=== Text ===

It’s your choice! – Or is it really?

We recently addressed this question in a study (Sagana, Sauerland, & Merckelbach, 2012, Experiment 1). Participants watched four video fragments, each showing a mock crime. Four different actors were involved in each fragment: a perpetrator, a victim, and two bystanders. After each fragment, participants were asked to identify each of the four actors from four different lineups (they were not given the option to reject a lineup). In total, participants had to make 16 identification decisions. After each decision there was a short delay before participants were presented with their choice again and asked to explain their decision. At this point, however, some of the participants’ choices were manipulated so that they were presented with a non-chosen lineup member. To our surprise, 36 out of the 37 participants (97%) detected the manipulation. Furthermore, participants were highly accurate in their identification decisions in both manipulated and non-manipulated trials (both 73%).

In a follow-up experiment, we inserted a longer time interval between making the identification decision and being questioned. This not only created a more ecologically valid situation, but was also meant to increase the ambiguity of the situation. Specifically, participants were presented with the manipulated outcome 48 hours after their identification decision (Sagana et al., 2012, Experiment 4). Preliminary results from 30 participants showed that 21 (35%) out of 60 manipulated trials were not detected. Thus, choice blindness is a relevant factor in identification decisions, particularly when ambiguity is added to the task, resulting in possibly devastating consequences for the defendant and the judicial system.

Carry-Over Effects of Choice Blindness

Apart from the immediate impact of choice blindness, accumulating evidence indicates that this phenomenon may continue to influence decision making beyond the time of the initial manipulation. For example, in their face-preference study, Hall, Johansson, Tärning and Sikström (in preparation; as cited in Johansson et al., 2008) observed that when participants had to indicate their preference again in a second round directly following the first one, choice-blind participants were significantly more likely to select the manipulated face. In their study on symptom escalation and choice blindness, Merckelbach, Jelicic, and Pieters (2011a) found that blind participants were more likely to report increased symptom ratings at a re-test one week later. Similarly, Sauerland, Schell and colleagues (2012) noted that four weeks after the initial interview, blind participants tended to increase their ratings on how often they had committed certain norm-violating behaviors.

Choice blindness can also influence how confident participants are in their ratings. In our line-up experiments (Sagana et al., 2012, Experiments 1, 4), eyewitnesses had considerably less confidence in their identifications when their decision had been manipulated, compared to non-manipulated identifications. This was true even for eyewitnesses who had noticed the manipulation. That means that participants’ confidence ratings were deflated, even if they realized that a switch had taken place. Research on eyewitness identification shows that high confidence levels can be a reliable indicator of accuracy (Brewer & Wells, 2006; Sauerland, Sagana, & Sporer, in press; Sauerland & Sporer, 2009). The more certain witnesses feel about the identification, the higher are the chances that they are correct. However, if choice manipulations can alter confidence, then the linearity of the relation is destroyed and hence, confidence is no longer diagnostic of identification accuracy.

===

[Exercise requirements]
Write out word for word the passage of the text on choice blindness that begins with the words containing "In a follow-up" and ends with "the judicial system.".

=== Dataset ===

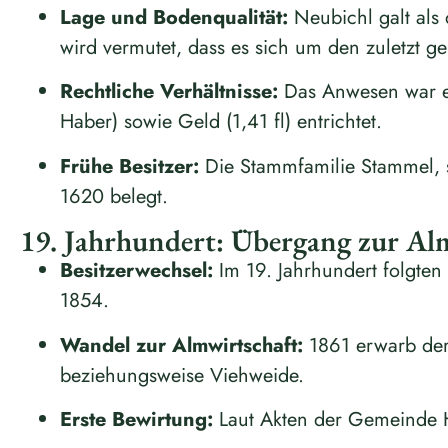
Lage und Bodenqualität:
Neubichl galt als
wird vermutet, dass es sich um den zuletzt g
Rechtliche Verhältnisse:
Das Anwesen war ei
Haber) sowie Geld (1,41 fl) entrichtet.
Frühe Besitzer:
Die Stammfamilie Stammel, s
1620 belegt.
19. Jahrhundert: Übergang zur Al
Besitzerwechsel:
Im 19. Jahrhundert folgte
1854.
Wandel zur Almwirtschaft:
1861 erwarb der 
beziehungsweise Viehweide.
Erste Bewirtung:
Laut Akten der Gemeinde Hö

===

[Answer to the exercise]
In a follow-up experiment, we inserted a longer time interval between making the identification decision and being questioned. This not only created a more ecologically valid situation, but was also meant to increase the ambiguity of the situation. Specifically, participants were presented with the manipulated outcome 48 hours after their identification decision (Sagana et al., 2012, Experiment 4). Preliminary results from 30 participants showed that 21 (35%) out of 60 manipulated trials were not detected. Thus, choice blindness is a relevant factor in identification decisions, particularly when ambiguity is added to the task, resulting in possibly devastating consequences for the defendant and the judicial system.